Faute grave a rétorqué la Cour de Cassation en précisant
« Attendu que pour juger le licenciement de M. X... sans cause réelle et sérieuse, et condamner la société CRCI à verser à celui-ci diverses sommes, l’arrêt retient que la clause de mobilité doit par principe précisément définir sa zone géographique d’application et ne peut conférer à l’employeur le pouvoir d’en étendre unilatéralement la portée, que cette exigence d’un périmètre de mutation, défini géographiquement dans le contrat de travail conclu entre les parties, est une condition de validité même de la clause de mobilité, que la clause contractuelle dont se prévaut la société CRCI était trop imprécise en l’absence d’indication sur la limite géographique dans laquelle la mobilité professionnelle de M. X... pouvait intervenir, temporairement ou définitivement, et en l’absence ainsi de données prédéfinies entre les parties, qu’il en résultait une indétermination de la zone géographique d’évolution du salarié emportant la nullité ab initio de ladite clause en application de l’article 1129 du code civil, que cette clause était donc inopposable à M. X... ; Qu’en statuant ainsi, par des motifs inopérants tirés des conditions de validité d’une clause de mobilité, alors qu’il résultait de ses constatations que le déplacement refusé par le salarié s’inscrivait dans le cadre habituel de son activité de consultant international, la cour d’appel a violé les textes susvisés
 ».

De prime abord la décision de la Cour de Cassation peut être surprenante dès lors que la Cour est généralement très stricte dans l’interprétation des clauses de mobilité ( Cas soc 7 juin 2006 N°04-45.846) en indiquant que cette dernière doit définir de façon précise sa zone géographique d’application. Cependant une lecture plus fine de l’arrêt montre que la Cour de Cassation estime que le déplacement demandé au salarié ne relève pas de la clause de mobilité mais est une mission inhérente à ses fonctions.

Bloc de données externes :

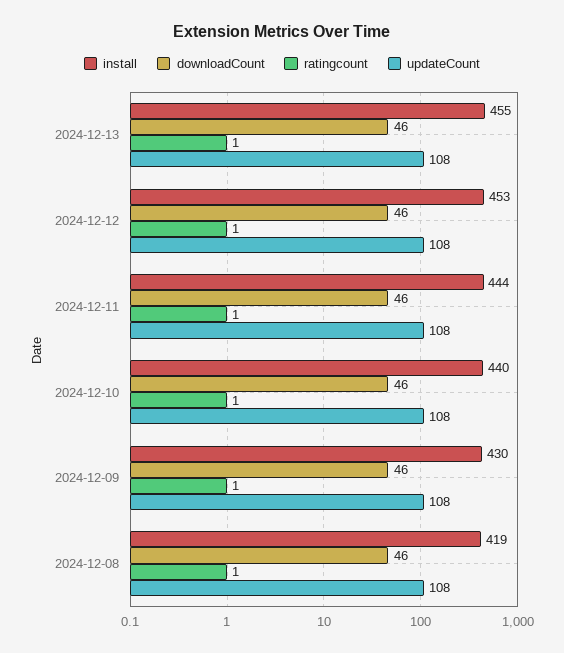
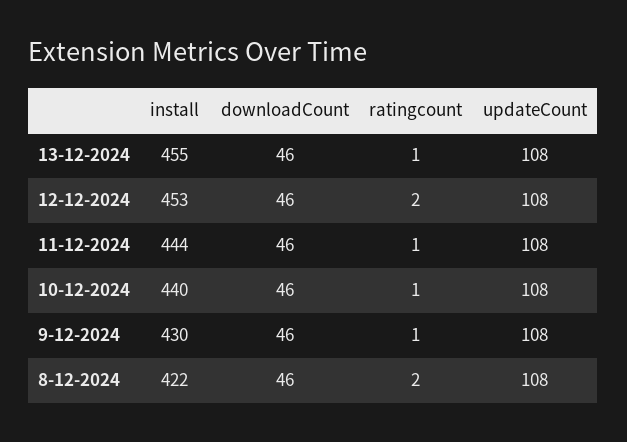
ratingcount, 2024-12-12: 1 -> 2
install, 2024-12-08: 419 -> 422
ratingcount, 2024-12-08: 1 -> 2

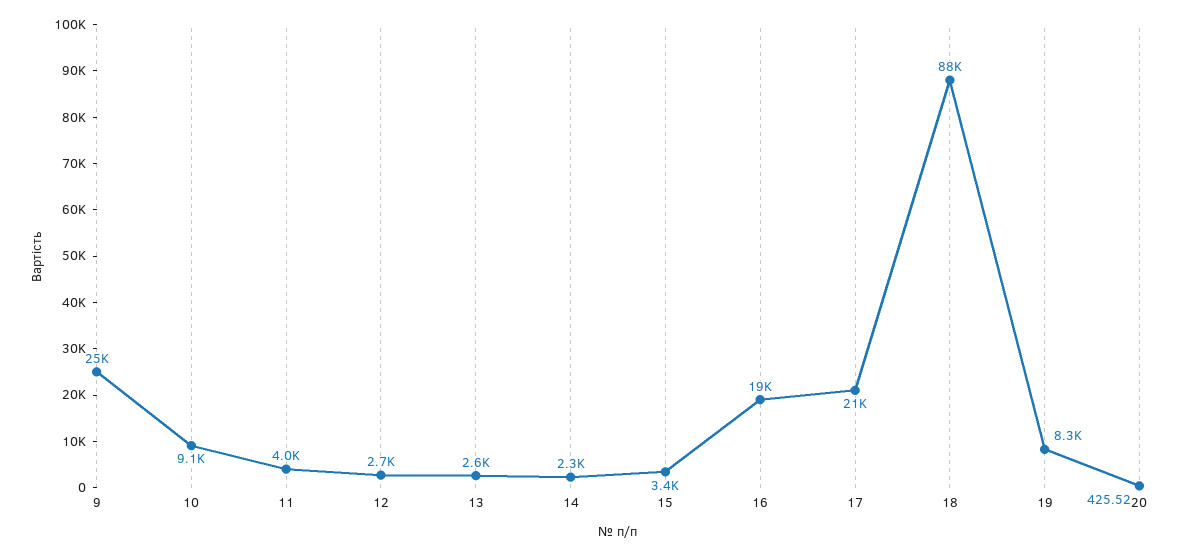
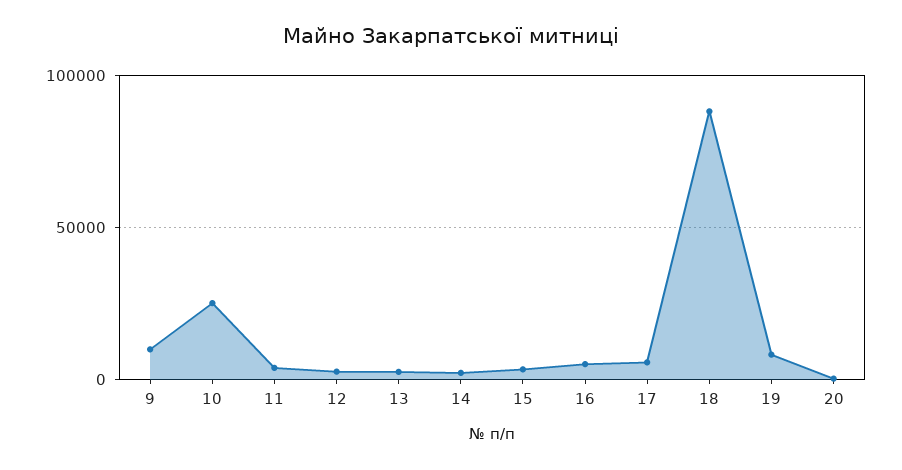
9: 25000 -> 10000
10: 9100 -> 25000
16: 19000 -> 5000
17: 21000 -> 5000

En effet, la Cour de Cassation a estimé que dès lors que la Cour d’Appel avait constaté que le déplacement demandé au salarié s’inscrivait dans le cadre habituel de son activité de consultant international, il n’était pas en droit de refuser le déplacement peut importe que la clause de mobilité soit valide ou pas.

En outre, la Cour de Cassation avait relevé qu’il ne s’agissait pas pour le salarié dé déplacer même provisoirement son lieu de travail mais de piloter un projet à partir du siège de la société, en France et de faire des déplacements occasionnels à l’étranger.

Ce faisant, la Cour de Cassation a estimé que la clause intitulée « lieu de travail » n’était pas une clause de mobilité comme le soutenait in fine le salarié mais une clause de mission qui elle obéit à d’autres règles.

Le fait que la Cour de Cassation estime qu’il s’agit d’une clause de mission et censure la décision de la Cour d’Appel ne signifie pas que la clause de mission permet à l’employeur de faire n’importe quoi. D’ailleurs c’est en fonction notamment de l’article 1129 du code civil que la Cour de Cassation a censuré le point de vue de la Cour d’Appel. Or l’article 1129 impose que l’obligation doit avoir pour objet une chose au moins déterminée quant à son espèce tout en précisant que la quotité peut être incertaine mais doit pouvoir être déterminable.

Il en résulte que lorsque l’accomplissement de la mission d’un cadre ne peut s’envisager sans déplacements, refuser un déplacement nécessaire à l’accomplissement de ses fonctions relève pour la Cour de Cassation en invoquant la nullité de la clause de mobilité est d’une faute grave, dès lors qu’un déplacement ponctuel n’entre pas dans la mise en œuvre de la clause de mobilité.